### TO-DO ITEM
Only one span of the listing below should come back. It runs from the line with "line: (86, 755)" through the line with "text: (217, 899) -> (590, 1453), 1580 -> 1500", and each of its lines must be reproduced exactly.

--- RECORDED DATA ---

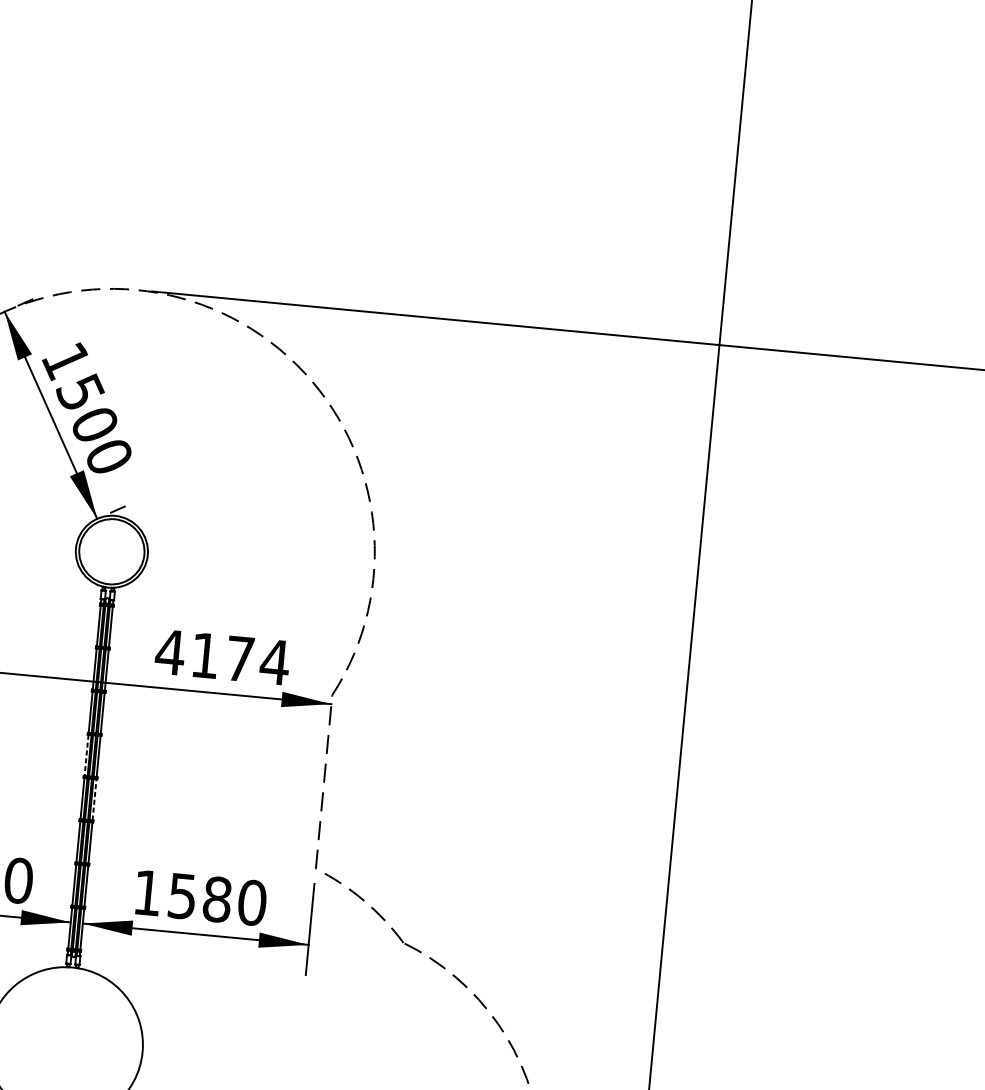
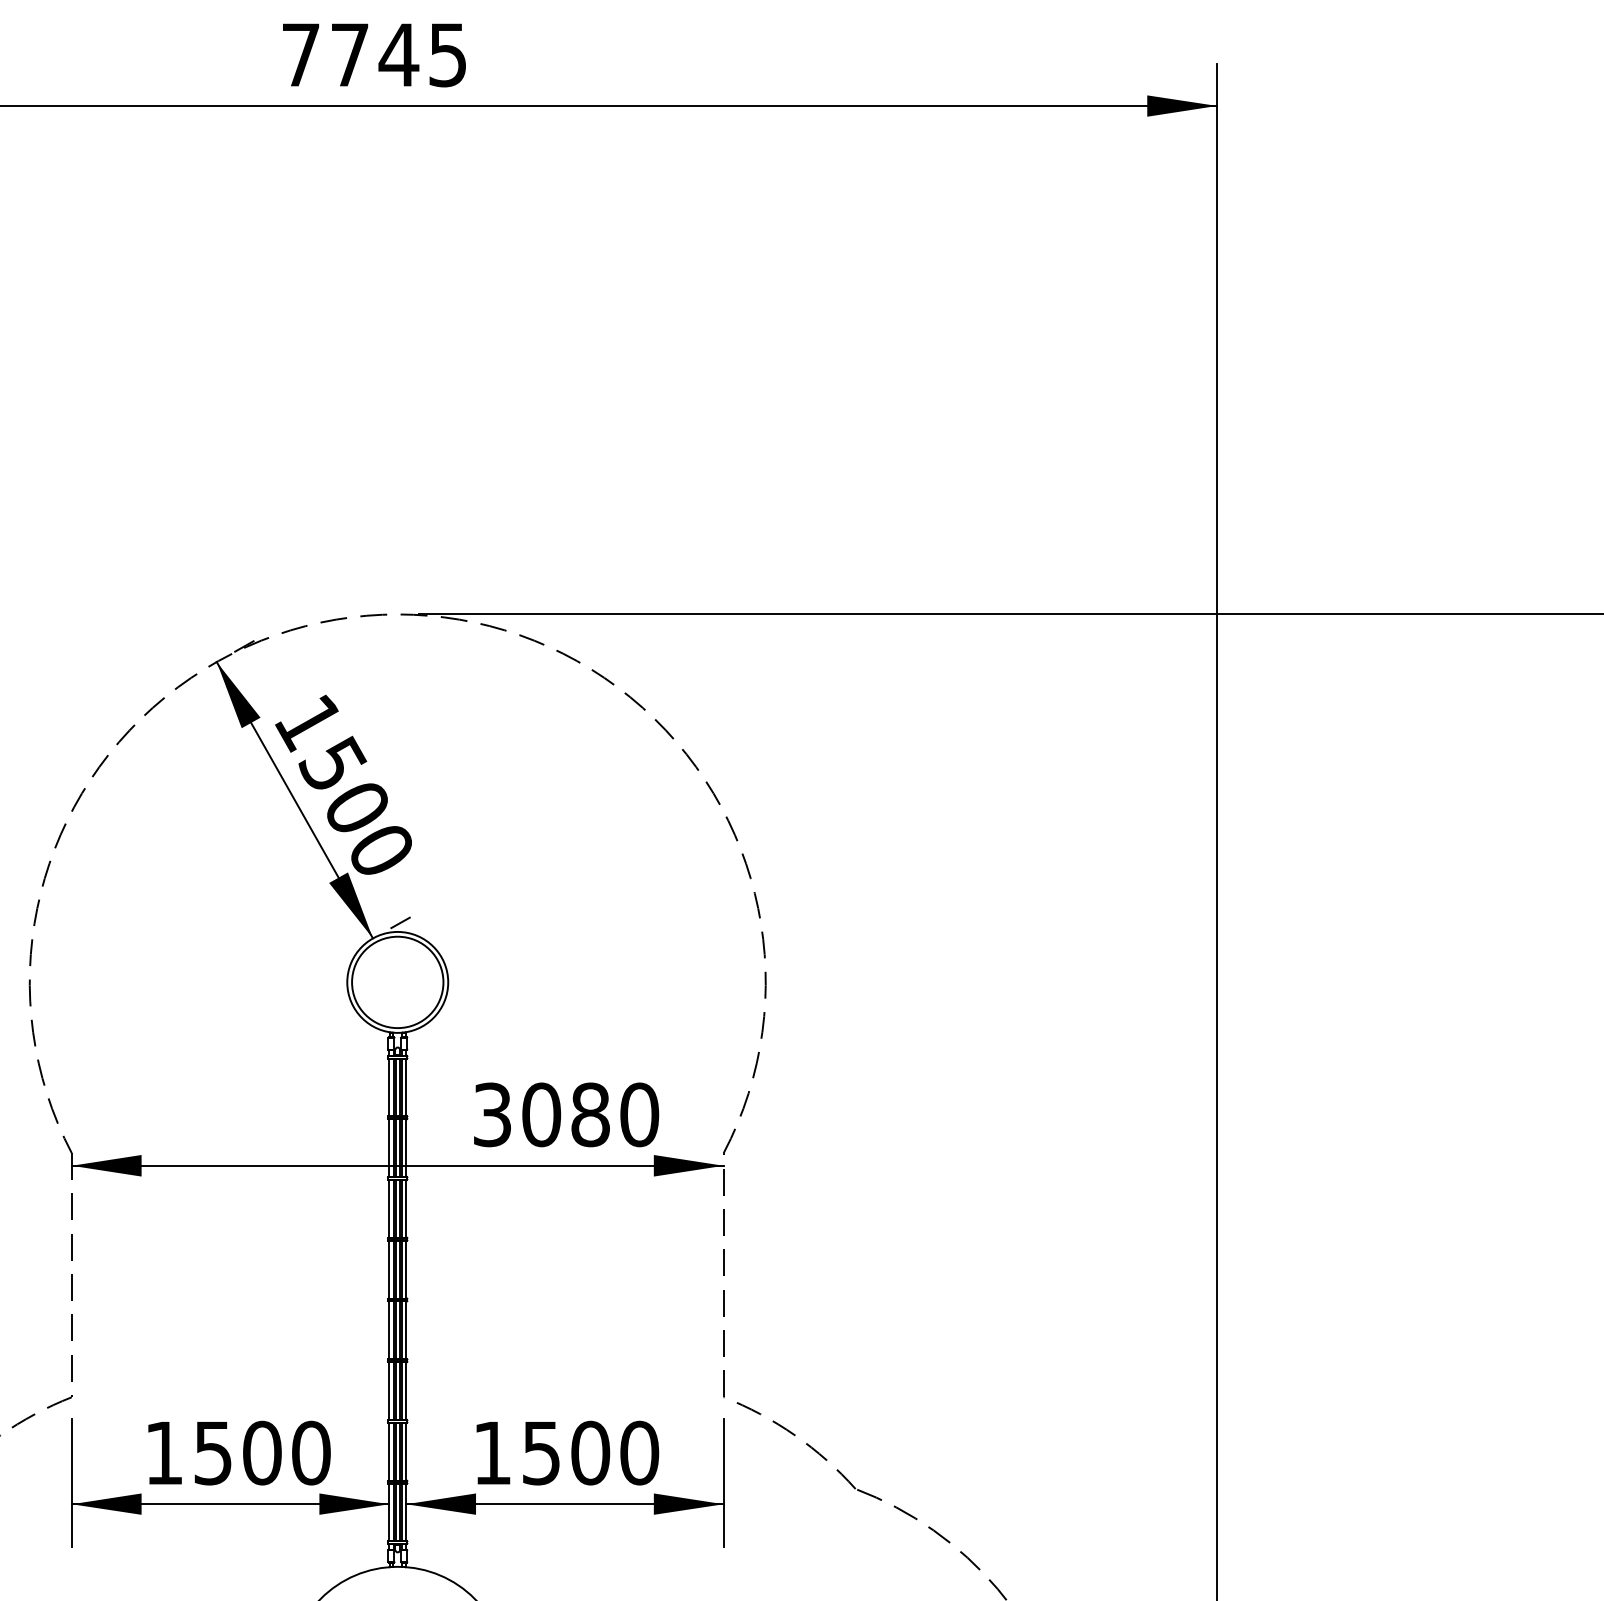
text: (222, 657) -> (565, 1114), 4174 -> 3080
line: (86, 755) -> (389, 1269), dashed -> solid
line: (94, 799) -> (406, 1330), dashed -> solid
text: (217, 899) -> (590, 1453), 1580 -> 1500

---
--- RECORDED DATA ---

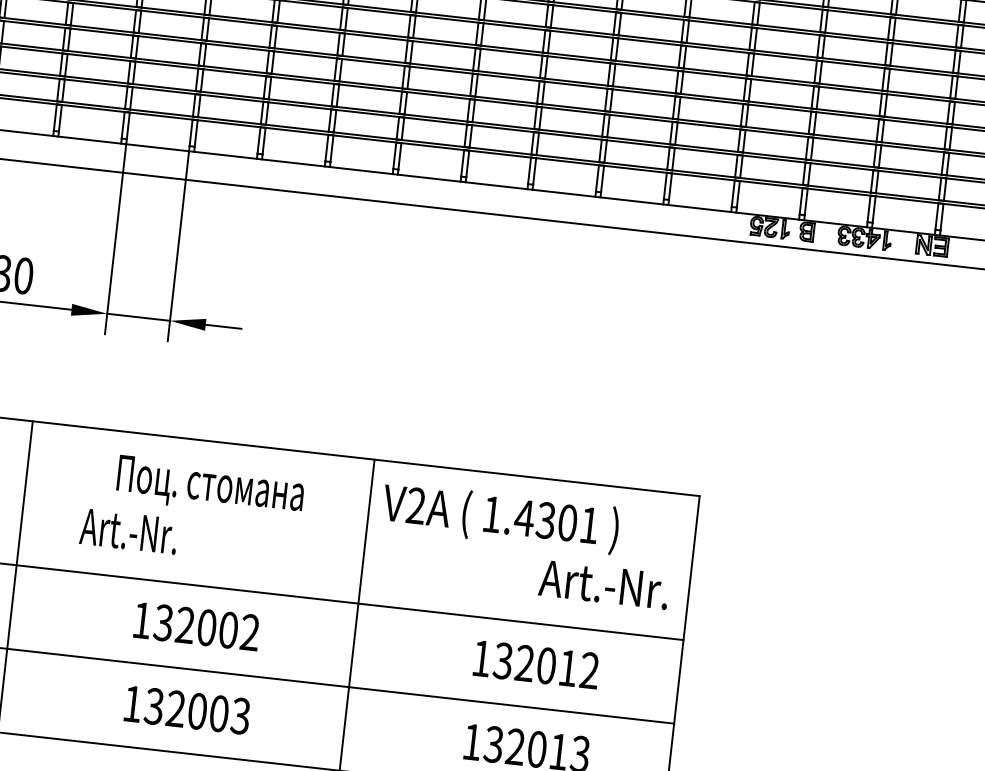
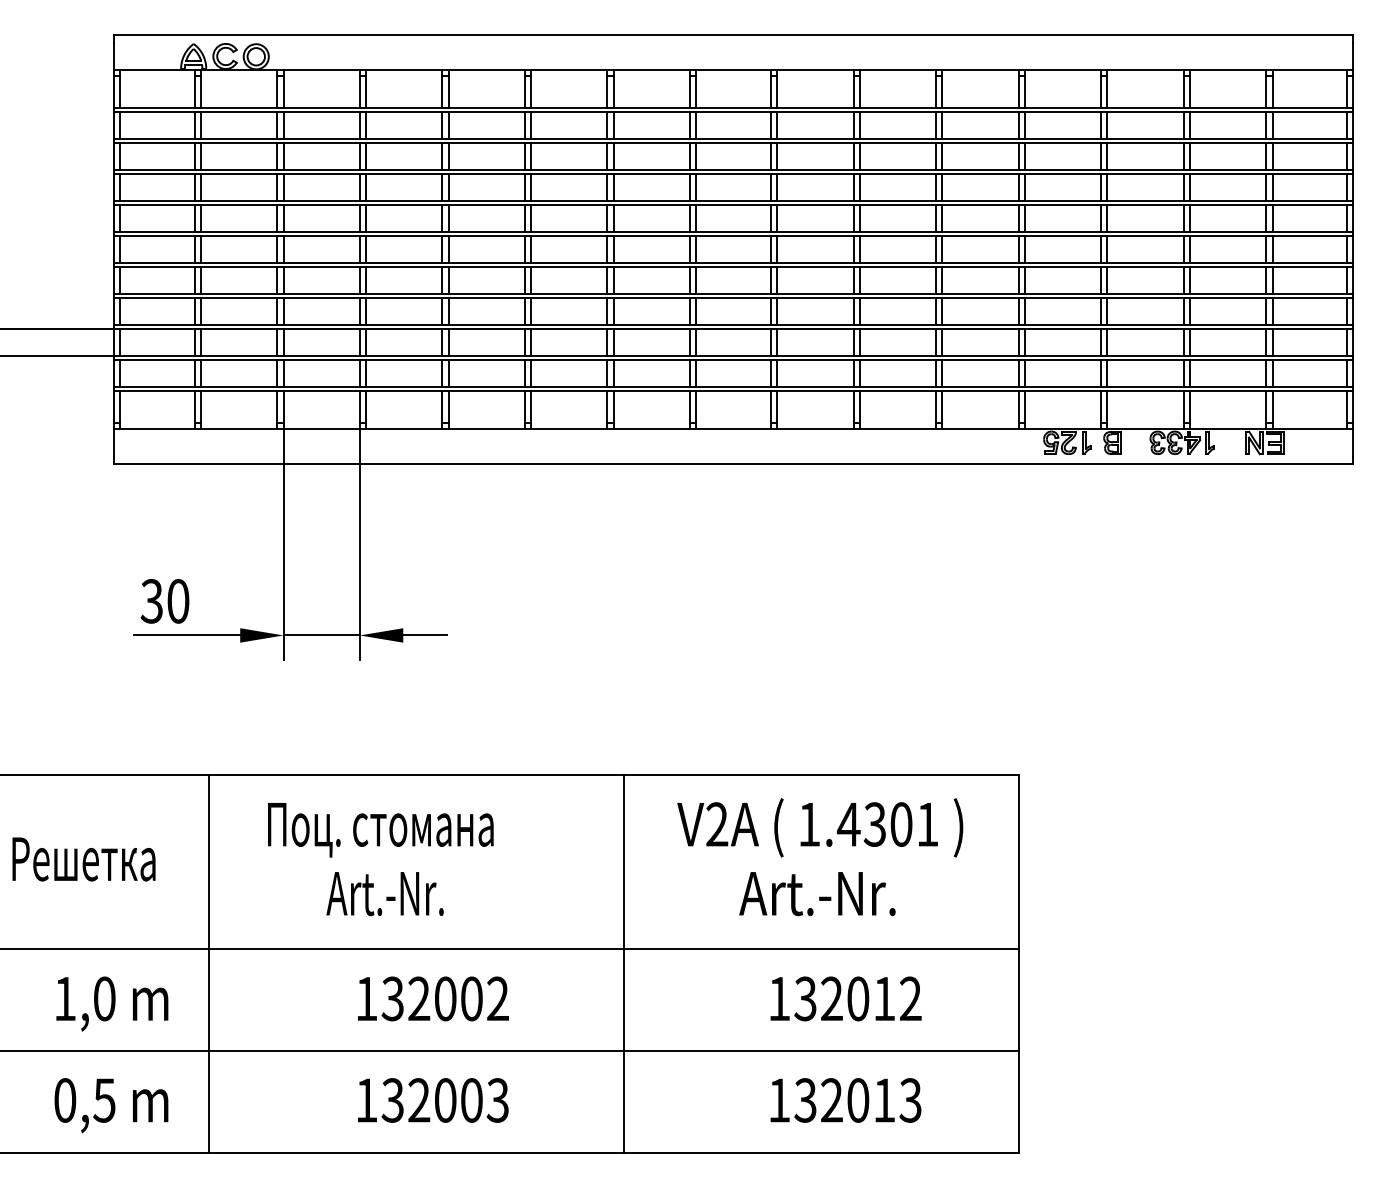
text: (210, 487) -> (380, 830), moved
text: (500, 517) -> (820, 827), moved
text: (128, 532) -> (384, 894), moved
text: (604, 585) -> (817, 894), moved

---

### WRITTEN ANSWER
line: (86, 755) -> (389, 1269), dashed -> solid
line: (94, 799) -> (406, 1330), dashed -> solid
text: (217, 899) -> (590, 1453), 1580 -> 1500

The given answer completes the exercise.